The telephone rang again.
“Con? It’s Harry.”
“Sabah al khair, habibi. It’s good to hear you’re up so early,” he replied. “What’s new?”
“Will you be in your office for a few more minutes?”
“Easily. At the rate I’m going, I’ll be here through lunch.”
“Good. I’ll be right up.”
He had not yet finished the paragraph when Harry trudged through the door carrying a slender, tan Samsonite briefcase and slumped wearily onto the worn leather easy chair.
Prosser continued to type, not looking up until he had finished the final sente
nce of the paragraph. “You look terrible, Harry,” he greeted the vice consul. “What’s the matter? Did Layla keep you going too late to get any sleep?”
“Don’t I wish,” Harry replied with a sigh. “There was the goddamnedest firefight outside my building at about two a.m. It went on for ten or fifteen minutes before the Syrians finally arrived to break it up, and then, just when I’d fallen back asleep, some jokers tossed off a couple of grenades. I didn’t get back to sleep until four. That wouldn’t have been so bad if I’d had any shut-eye the night before. But no, that night we hadn’t been back from the Hamra Club more than twenty minutes when my phone rang. It was a gendarme captain calling from Damour to say that the Syrians were holding four suspected Israeli spies who claimed to be Western journalists. Two claimed to be Americans and insisted they knew me. He wanted to know if I’d drive down and vouch for them. Jesus bloody Christ...”

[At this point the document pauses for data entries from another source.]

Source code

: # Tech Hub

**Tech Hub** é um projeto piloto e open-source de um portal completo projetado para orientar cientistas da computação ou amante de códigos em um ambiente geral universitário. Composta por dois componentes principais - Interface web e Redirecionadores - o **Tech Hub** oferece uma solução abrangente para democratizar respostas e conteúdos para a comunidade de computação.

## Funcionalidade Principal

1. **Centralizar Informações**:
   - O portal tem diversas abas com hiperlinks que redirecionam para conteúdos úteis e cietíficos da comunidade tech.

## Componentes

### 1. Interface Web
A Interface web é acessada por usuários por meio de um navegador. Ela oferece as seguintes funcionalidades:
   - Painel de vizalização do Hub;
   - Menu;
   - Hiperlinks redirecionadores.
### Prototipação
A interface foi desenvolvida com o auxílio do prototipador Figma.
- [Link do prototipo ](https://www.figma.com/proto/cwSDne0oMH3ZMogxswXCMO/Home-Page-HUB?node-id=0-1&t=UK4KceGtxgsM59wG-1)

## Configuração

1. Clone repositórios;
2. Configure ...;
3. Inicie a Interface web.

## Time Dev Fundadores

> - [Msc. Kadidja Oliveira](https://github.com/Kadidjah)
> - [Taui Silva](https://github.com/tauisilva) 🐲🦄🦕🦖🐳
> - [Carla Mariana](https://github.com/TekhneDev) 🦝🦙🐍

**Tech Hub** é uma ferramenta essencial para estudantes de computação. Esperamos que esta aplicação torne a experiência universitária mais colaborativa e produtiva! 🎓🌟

“How were you supposed to get to Damour when the ambassador won’t let us go past Khaldé?”
“Never mind. That’s a whole other story. Anyway, I got there, and after some haggling I managed to convince the captain that the Americans were journalist friends of mine and got him to bring all four of them up to the Hobeiche police station for identification. But that didn’t turn out to be so simple either, since none of the four geniuses had their passports with them and neither of the two Americans had bothered to register with the embassy. I finally got them released about half past three. Some night.”
Harry smiled weakly, his bloodshot eyes blinking often. “You should have seen them,” he continued with a malicious chuckle. “The red-haired Brit barfed all over himself on the way back, and the Time bitch’s mascara was smeared all over her cheeks like a goddamned chimney sweep. Thank God none of them was hurt, or they probably would have put the blame on me.”